• _EXERCISE DETAILS_: Each entry that follows should be retyped in full and exactly.
============
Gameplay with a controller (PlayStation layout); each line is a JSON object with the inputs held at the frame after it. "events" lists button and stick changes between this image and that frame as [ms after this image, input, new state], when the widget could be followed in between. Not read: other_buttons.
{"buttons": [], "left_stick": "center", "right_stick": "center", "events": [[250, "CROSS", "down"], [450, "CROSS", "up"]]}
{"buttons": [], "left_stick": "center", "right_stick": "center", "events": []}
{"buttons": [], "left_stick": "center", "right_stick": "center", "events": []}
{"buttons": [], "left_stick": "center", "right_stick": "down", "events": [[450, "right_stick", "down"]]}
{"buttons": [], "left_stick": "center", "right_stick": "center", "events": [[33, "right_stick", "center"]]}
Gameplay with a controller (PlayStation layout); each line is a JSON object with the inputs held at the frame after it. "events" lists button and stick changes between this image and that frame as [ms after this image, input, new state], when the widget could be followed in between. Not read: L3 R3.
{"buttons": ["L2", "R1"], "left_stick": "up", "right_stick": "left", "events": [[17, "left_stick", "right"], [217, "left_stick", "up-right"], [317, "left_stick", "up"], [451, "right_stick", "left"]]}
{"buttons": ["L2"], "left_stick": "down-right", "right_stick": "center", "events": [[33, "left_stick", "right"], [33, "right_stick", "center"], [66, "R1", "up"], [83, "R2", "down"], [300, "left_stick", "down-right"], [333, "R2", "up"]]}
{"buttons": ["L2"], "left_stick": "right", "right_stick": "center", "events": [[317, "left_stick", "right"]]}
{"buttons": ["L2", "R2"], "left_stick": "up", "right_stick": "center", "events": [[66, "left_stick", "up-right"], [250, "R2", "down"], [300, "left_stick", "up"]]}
============
• _PROBLEM SOLUTION_:
Gameplay with a controller (PlayStation layout); each line is a JSON object with the inputs held at the frame after it. "events" lists button and stick changes between this image and that frame as [ms after this image, input, new state], when the widget could be followed in between. Not read: other_buttons.
{"buttons": [], "left_stick": "center", "right_stick": "center", "events": [[250, "CROSS", "down"], [450, "CROSS", "up"]]}
{"buttons": [], "left_stick": "center", "right_stick": "center", "events": []}
{"buttons": [], "left_stick": "center", "right_stick": "center", "events": []}
{"buttons": [], "left_stick": "center", "right_stick": "down", "events": [[450, "right_stick", "down"]]}
{"buttons": [], "left_stick": "center", "right_stick": "center", "events": [[33, "right_stick", "center"]]}
Gameplay with a controller (PlayStation layout); each line is a JSON object with the inputs held at the frame after it. "events" lists button and stick changes between this image and that frame as [ms after this image, input, new state], when the widget could be followed in between. Not read: L3 R3.
{"buttons": ["L2", "R1"], "left_stick": "up", "right_stick": "left", "events": [[17, "left_stick", "right"], [217, "left_stick", "up-right"], [317, "left_stick", "up"], [451, "right_stick", "left"]]}
{"buttons": ["L2"], "left_stick": "down-right", "right_stick": "center", "events": [[33, "left_stick", "right"], [33, "right_stick", "center"], [66, "R1", "up"], [83, "R2", "down"], [300, "left_stick", "down-right"], [333, "R2", "up"]]}
{"buttons": ["L2"], "left_stick": "right", "right_stick": "center", "events": [[317, "left_stick", "right"]]}
{"buttons": ["L2", "R2"], "left_stick": "up", "right_stick": "center", "events": [[66, "left_stick", "up-right"], [250, "R2", "down"], [300, "left_stick", "up"]]}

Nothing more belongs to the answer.